Dunn also finds it offensive that the project would rise next to the Freedom Tower, a symbol of Cuban exile, in a city now hit by Trump’s anti-immigrant policies. “Isn’t that a paradox? That they would put that thing next to the Freedom Tower?” he asks.
“I think right now the basic view among most white Americans is that this is a white country, and that being a white country is under threat from immigration of these Brown people moving in,” Dunn says. “And the best way to stop it is to limit immigration of people who are Black or Brown. It’s an attempt to keep the United States as a white country, and it’s doomed to fail.”

Dunn worked for more than three decades as a psychology professor at Florida International University (FIU), where he chaired the department before retiring in 2006. Born in 1940 in DeLand, central Florida, into a family of farmworkers, Dunn served in the Navy for seven years, is the author of several books on African American history in Florida, and has devoted much of his career to recovering stories of racial violence and segregation that have been left out of official history texts.
His book Black Miami in the Twentieth Century is considered a reference work on the history of Miami’s Black community. In 2020, after George Floyd’s death in Minneapolis, he founded the Miami Center for Racial Justice, an organization focused on preserving historical memory. He has also been one of the most visible figures opposing restrictions on teaching racial history in Florida pushed by Governor DeSantis, which has even led to the banning of certain books.
Dunn distributes those banned books and offers conversations about African American history under a tree on FIU’s southwest Miami campus. In Overtown, he also runs Roots in the City, an urban agriculture project to transform vacant lots into community gardens.
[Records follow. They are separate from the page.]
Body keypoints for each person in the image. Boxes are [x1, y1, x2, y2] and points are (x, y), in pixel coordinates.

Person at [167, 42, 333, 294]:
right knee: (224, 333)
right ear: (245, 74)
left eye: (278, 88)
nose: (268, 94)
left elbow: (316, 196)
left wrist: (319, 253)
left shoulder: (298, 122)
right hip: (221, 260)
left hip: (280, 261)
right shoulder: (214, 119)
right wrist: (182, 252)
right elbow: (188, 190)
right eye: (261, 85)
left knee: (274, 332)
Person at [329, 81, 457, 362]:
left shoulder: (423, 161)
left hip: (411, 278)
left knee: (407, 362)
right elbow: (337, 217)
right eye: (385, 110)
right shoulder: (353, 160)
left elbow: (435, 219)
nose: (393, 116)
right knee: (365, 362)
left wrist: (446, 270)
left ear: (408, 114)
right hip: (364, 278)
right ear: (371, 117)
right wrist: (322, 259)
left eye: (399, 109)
Dunn says that although there is “outrage and many people who believe those lands should never have been given away, there is also a lot of fear.” “There are people who privately tell me they agree with me, but they don’t want to be publicly associated with this lawsuit” for fear of reprisals.
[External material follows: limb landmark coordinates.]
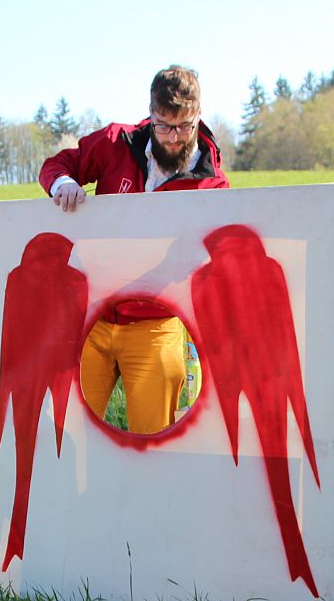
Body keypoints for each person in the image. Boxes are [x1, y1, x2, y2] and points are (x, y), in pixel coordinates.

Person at [38, 65, 228, 435]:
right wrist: (63, 183)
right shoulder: (116, 143)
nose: (173, 138)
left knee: (151, 439)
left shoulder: (212, 185)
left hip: (155, 324)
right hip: (91, 318)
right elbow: (58, 164)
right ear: (151, 114)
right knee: (65, 433)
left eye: (184, 127)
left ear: (198, 116)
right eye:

“I have never been more lonely in my life,” he admits. “I have friends in academia that I’ve known for 30 years who will not return a phone call. Not out of any animosity to me. They don’t wanna be associated with anything that brings a shadow to them because of what I’m doing. There are folks who, in my opinion, should be standing up, should be joining this effort publicly, but who say to me privately, ‘We’re with you, but no, I’m not gonna join your lawsuit. Too risky. These folks are thugs, but good luck.’ I’m not trying to sound like a hero or anything, but verbal support only goes so far.”